Could anybody explain, if this holds, where this actually follows from?
There is a potential problem with this. You can construct a selfadjoint operator $A$ on a Hilbert space $X$ with $\sigma(A)=[0,1]$ such that every point in the spectrum is in the point spectrum. The problems is this: once you remove the discrete space, you can still be left with an operator with only continuous spectrum. The definition of point spectrum does not preclude the possibility of continuous spectrum being mixed in. Once a $\lambda$ is tainted by calling is an element of the point spectrum, there are no further qualifiers for it. So, hiding beneath of this can be continuous spectrum, even though--technically speaking--$\sigma(A)=\sigma_{p}(A)$.

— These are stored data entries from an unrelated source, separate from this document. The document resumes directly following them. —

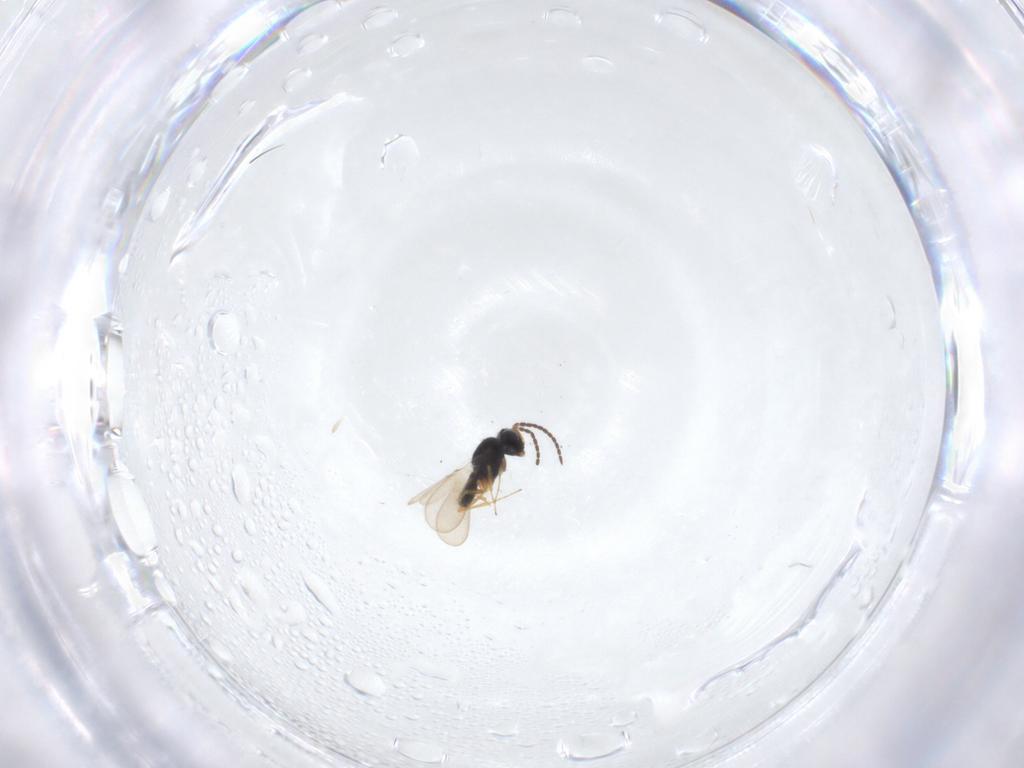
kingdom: Animalia
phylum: Arthropoda
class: Insecta
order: Hymenoptera
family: Scelionidae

For example, Let $H=L^{2}_{\mu}[0,1]$ where $\mu$ is counting measure, and let $K=L^{2}_{m}[0,1]$ where $m$ is Lebesgue measure. Define $A : H \times K \rightarrow H\times K$ by $$ A\langle f,g \rangle = \langle xf(x), xg(x)\rangle. $$ For every $\lambda\in[0,1]$, the function $\delta_{\lambda}(x)\in H$ which is $0$ except at $\lambda$, where it is $1$ is an eigenvector with eigenvalue $\lambda$. Therefore, $$ A\langle \delta_{\lambda},0\rangle = \lambda \langle \delta_{\lambda},0\rangle $$ That means every $\lambda\in[0,1]$ is in the point spectrum of $A$. The eigenvectors $\{ \langle \delta_{\lambda},0\rangle \}_{\lambda\in[0,1]}$ form an orthonormal basis of the subspace $H\times\{0\}\subset H\times K$. And the restriction of $A$ to orthogonal complement of this space has only continuous spectrum. So $A$ does not have an orthonormal basis of eigenvectors, even though it has only 'discrete' spectrum.